Exercise requirements - Copy out the listing below word for word, keeping every line as it is.

Provided data -
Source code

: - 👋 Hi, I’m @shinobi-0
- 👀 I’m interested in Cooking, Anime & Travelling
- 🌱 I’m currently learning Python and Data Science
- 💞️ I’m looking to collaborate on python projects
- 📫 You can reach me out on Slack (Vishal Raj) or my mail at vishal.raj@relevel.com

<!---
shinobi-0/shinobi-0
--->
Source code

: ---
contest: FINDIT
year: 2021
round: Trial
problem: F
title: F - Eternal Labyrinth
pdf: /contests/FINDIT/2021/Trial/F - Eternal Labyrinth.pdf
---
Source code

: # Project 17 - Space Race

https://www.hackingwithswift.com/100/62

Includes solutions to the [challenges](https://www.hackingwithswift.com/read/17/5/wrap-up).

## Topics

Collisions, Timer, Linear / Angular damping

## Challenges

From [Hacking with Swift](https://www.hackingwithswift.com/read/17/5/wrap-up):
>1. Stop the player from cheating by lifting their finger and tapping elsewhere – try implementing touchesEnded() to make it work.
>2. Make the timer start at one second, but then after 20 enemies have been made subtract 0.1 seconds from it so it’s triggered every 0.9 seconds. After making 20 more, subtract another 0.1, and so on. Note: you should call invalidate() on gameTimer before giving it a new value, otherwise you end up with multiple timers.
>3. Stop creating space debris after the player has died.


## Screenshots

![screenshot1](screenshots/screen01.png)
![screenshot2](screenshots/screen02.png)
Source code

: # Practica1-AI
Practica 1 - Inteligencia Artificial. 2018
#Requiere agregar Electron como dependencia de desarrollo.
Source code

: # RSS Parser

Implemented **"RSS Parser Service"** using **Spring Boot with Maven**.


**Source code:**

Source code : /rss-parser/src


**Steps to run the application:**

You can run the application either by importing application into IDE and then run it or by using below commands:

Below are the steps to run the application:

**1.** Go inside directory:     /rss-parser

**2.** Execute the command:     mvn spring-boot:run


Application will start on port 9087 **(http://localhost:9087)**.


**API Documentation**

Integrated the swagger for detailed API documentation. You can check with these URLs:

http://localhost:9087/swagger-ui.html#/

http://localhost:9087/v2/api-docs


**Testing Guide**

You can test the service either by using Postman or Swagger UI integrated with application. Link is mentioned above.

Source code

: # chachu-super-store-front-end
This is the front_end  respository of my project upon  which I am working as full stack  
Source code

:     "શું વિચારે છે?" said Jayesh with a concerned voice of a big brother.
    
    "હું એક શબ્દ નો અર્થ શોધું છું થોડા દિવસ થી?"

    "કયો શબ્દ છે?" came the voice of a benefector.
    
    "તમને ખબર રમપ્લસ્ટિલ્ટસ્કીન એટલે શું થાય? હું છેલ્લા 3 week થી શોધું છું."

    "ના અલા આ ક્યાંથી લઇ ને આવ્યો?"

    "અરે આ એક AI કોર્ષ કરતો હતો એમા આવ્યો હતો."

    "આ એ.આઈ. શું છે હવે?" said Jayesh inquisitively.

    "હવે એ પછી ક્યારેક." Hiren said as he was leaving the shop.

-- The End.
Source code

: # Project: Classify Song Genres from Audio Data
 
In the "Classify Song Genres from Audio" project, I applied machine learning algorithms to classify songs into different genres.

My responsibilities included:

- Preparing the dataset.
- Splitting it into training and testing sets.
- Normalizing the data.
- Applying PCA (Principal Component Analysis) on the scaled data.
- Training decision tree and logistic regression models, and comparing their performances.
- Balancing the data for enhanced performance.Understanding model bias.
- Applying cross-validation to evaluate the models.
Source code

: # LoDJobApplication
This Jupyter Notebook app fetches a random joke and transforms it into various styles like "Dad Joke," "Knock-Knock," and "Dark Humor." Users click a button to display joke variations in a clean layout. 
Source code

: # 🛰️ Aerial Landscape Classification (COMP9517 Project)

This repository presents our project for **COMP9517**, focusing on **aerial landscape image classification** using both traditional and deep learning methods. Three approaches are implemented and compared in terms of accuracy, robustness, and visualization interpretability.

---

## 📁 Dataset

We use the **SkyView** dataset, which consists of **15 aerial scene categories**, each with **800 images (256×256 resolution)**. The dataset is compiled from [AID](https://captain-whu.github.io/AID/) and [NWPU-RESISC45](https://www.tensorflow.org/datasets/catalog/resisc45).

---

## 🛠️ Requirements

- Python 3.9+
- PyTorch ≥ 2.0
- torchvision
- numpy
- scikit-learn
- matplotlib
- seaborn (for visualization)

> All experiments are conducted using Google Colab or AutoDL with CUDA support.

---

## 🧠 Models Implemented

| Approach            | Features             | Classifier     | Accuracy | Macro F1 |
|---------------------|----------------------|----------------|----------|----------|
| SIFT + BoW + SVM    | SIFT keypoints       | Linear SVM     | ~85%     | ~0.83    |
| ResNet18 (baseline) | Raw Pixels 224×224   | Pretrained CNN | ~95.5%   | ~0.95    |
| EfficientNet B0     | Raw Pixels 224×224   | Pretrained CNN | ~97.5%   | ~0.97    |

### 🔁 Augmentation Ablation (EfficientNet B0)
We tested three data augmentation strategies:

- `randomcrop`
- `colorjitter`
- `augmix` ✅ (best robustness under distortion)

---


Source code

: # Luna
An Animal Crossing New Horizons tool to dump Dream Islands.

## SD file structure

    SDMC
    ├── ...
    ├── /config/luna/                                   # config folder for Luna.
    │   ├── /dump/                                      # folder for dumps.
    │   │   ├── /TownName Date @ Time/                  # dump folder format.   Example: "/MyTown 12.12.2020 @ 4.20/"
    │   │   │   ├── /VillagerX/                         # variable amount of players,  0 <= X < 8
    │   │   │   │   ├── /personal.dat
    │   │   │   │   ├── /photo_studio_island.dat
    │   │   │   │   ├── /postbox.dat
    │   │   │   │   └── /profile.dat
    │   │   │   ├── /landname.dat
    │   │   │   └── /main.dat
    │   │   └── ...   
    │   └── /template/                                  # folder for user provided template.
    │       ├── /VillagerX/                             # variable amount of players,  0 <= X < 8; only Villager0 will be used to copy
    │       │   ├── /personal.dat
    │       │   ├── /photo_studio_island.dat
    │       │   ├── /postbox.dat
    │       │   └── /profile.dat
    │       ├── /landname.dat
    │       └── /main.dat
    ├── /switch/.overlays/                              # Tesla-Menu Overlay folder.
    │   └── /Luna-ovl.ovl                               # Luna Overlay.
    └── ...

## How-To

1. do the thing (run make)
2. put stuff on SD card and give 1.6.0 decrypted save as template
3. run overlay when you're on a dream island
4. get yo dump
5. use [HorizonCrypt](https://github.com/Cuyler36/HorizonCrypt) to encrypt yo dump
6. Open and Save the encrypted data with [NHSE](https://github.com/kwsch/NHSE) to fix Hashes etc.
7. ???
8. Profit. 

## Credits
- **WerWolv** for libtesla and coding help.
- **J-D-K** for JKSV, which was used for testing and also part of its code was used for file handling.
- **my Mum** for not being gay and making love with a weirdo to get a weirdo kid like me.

Solution -
Source code

: - 👋 Hi, I’m @shinobi-0
- 👀 I’m interested in Cooking, Anime & Travelling
- 🌱 I’m currently learning Python and Data Science
- 💞️ I’m looking to collaborate on python projects
- 📫 You can reach me out on Slack (Vishal Raj) or my mail at vishal.raj@relevel.com

<!---
shinobi-0/shinobi-0
--->
Source code

: ---
contest: FINDIT
year: 2021
round: Trial
problem: F
title: F - Eternal Labyrinth
pdf: /contests/FINDIT/2021/Trial/F - Eternal Labyrinth.pdf
---
Source code

: # Project 17 - Space Race

https://www.hackingwithswift.com/100/62

Includes solutions to the [challenges](https://www.hackingwithswift.com/read/17/5/wrap-up).

## Topics

Collisions, Timer, Linear / Angular damping

## Challenges

From [Hacking with Swift](https://www.hackingwithswift.com/read/17/5/wrap-up):
>1. Stop the player from cheating by lifting their finger and tapping elsewhere – try implementing touchesEnded() to make it work.
>2. Make the timer start at one second, but then after 20 enemies have been made subtract 0.1 seconds from it so it’s triggered every 0.9 seconds. After making 20 more, subtract another 0.1, and so on. Note: you should call invalidate() on gameTimer before giving it a new value, otherwise you end up with multiple timers.
>3. Stop creating space debris after the player has died.


## Screenshots

![screenshot1](screenshots/screen01.png)
![screenshot2](screenshots/screen02.png)
Source code

: # Practica1-AI
Practica 1 - Inteligencia Artificial. 2018
#Requiere agregar Electron como dependencia de desarrollo.
Source code

: # RSS Parser

Implemented **"RSS Parser Service"** using **Spring Boot with Maven**.


**Source code:**

Source code : /rss-parser/src


**Steps to run the application:**

You can run the application either by importing application into IDE and then run it or by using below commands:

Below are the steps to run the application:

**1.** Go inside directory:     /rss-parser

**2.** Execute the command:     mvn spring-boot:run


Application will start on port 9087 **(http://localhost:9087)**.


**API Documentation**

Integrated the swagger for detailed API documentation. You can check with these URLs:

http://localhost:9087/swagger-ui.html#/

http://localhost:9087/v2/api-docs


**Testing Guide**

You can test the service either by using Postman or Swagger UI integrated with application. Link is mentioned above.

Source code

: # chachu-super-store-front-end
This is the front_end  respository of my project upon  which I am working as full stack  
Source code

:     "શું વિચારે છે?" said Jayesh with a concerned voice of a big brother.
    
    "હું એક શબ્દ નો અર્થ શોધું છું થોડા દિવસ થી?"

    "કયો શબ્દ છે?" came the voice of a benefector.
    
    "તમને ખબર રમપ્લસ્ટિલ્ટસ્કીન એટલે શું થાય? હું છેલ્લા 3 week થી શોધું છું."

    "ના અલા આ ક્યાંથી લઇ ને આવ્યો?"

    "અરે આ એક AI કોર્ષ કરતો હતો એમા આવ્યો હતો."

    "આ એ.આઈ. શું છે હવે?" said Jayesh inquisitively.

    "હવે એ પછી ક્યારેક." Hiren said as he was leaving the shop.

-- The End.
Source code

: # Project: Classify Song Genres from Audio Data
 
In the "Classify Song Genres from Audio" project, I applied machine learning algorithms to classify songs into different genres.

My responsibilities included:

- Preparing the dataset.
- Splitting it into training and testing sets.
- Normalizing the data.
- Applying PCA (Principal Component Analysis) on the scaled data.
- Training decision tree and logistic regression models, and comparing their performances.
- Balancing the data for enhanced performance.Understanding model bias.
- Applying cross-validation to evaluate the models.
Source code

: # LoDJobApplication
This Jupyter Notebook app fetches a random joke and transforms it into various styles like "Dad Joke," "Knock-Knock," and "Dark Humor." Users click a button to display joke variations in a clean layout. 
Source code

: # 🛰️ Aerial Landscape Classification (COMP9517 Project)

This repository presents our project for **COMP9517**, focusing on **aerial landscape image classification** using both traditional and deep learning methods. Three approaches are implemented and compared in terms of accuracy, robustness, and visualization interpretability.

---

## 📁 Dataset

We use the **SkyView** dataset, which consists of **15 aerial scene categories**, each with **800 images (256×256 resolution)**. The dataset is compiled from [AID](https://captain-whu.github.io/AID/) and [NWPU-RESISC45](https://www.tensorflow.org/datasets/catalog/resisc45).

---

## 🛠️ Requirements

- Python 3.9+
- PyTorch ≥ 2.0
- torchvision
- numpy
- scikit-learn
- matplotlib
- seaborn (for visualization)

> All experiments are conducted using Google Colab or AutoDL with CUDA support.

---

## 🧠 Models Implemented

| Approach            | Features             | Classifier     | Accuracy | Macro F1 |
|---------------------|----------------------|----------------|----------|----------|
| SIFT + BoW + SVM    | SIFT keypoints       | Linear SVM     | ~85%     | ~0.83    |
| ResNet18 (baseline) | Raw Pixels 224×224   | Pretrained CNN | ~95.5%   | ~0.95    |
| EfficientNet B0     | Raw Pixels 224×224   | Pretrained CNN | ~97.5%   | ~0.97    |

### 🔁 Augmentation Ablation (EfficientNet B0)
We tested three data augmentation strategies:

- `randomcrop`
- `colorjitter`
- `augmix` ✅ (best robustness under distortion)

---


Source code

: # Luna
An Animal Crossing New Horizons tool to dump Dream Islands.

## SD file structure

    SDMC
    ├── ...
    ├── /config/luna/                                   # config folder for Luna.
    │   ├── /dump/                                      # folder for dumps.
    │   │   ├── /TownName Date @ Time/                  # dump folder format.   Example: "/MyTown 12.12.2020 @ 4.20/"
    │   │   │   ├── /VillagerX/                         # variable amount of players,  0 <= X < 8
    │   │   │   │   ├── /personal.dat
    │   │   │   │   ├── /photo_studio_island.dat
    │   │   │   │   ├── /postbox.dat
    │   │   │   │   └── /profile.dat
    │   │   │   ├── /landname.dat
    │   │   │   └── /main.dat
    │   │   └── ...   
    │   └── /template/                                  # folder for user provided template.
    │       ├── /VillagerX/                             # variable amount of players,  0 <= X < 8; only Villager0 will be used to copy
    │       │   ├── /personal.dat
    │       │   ├── /photo_studio_island.dat
    │       │   ├── /postbox.dat
    │       │   └── /profile.dat
    │       ├── /landname.dat
    │       └── /main.dat
    ├── /switch/.overlays/                              # Tesla-Menu Overlay folder.
    │   └── /Luna-ovl.ovl                               # Luna Overlay.
    └── ...

## How-To

1. do the thing (run make)
2. put stuff on SD card and give 1.6.0 decrypted save as template
3. run overlay when you're on a dream island
4. get yo dump
5. use [HorizonCrypt](https://github.com/Cuyler36/HorizonCrypt) to encrypt yo dump
6. Open and Save the encrypted data with [NHSE](https://github.com/kwsch/NHSE) to fix Hashes etc.
7. ???
8. Profit. 

## Credits
- **WerWolv** for libtesla and coding help.
- **J-D-K** for JKSV, which was used for testing and also part of its code was used for file handling.
- **my Mum** for not being gay and making love with a weirdo to get a weirdo kid like me.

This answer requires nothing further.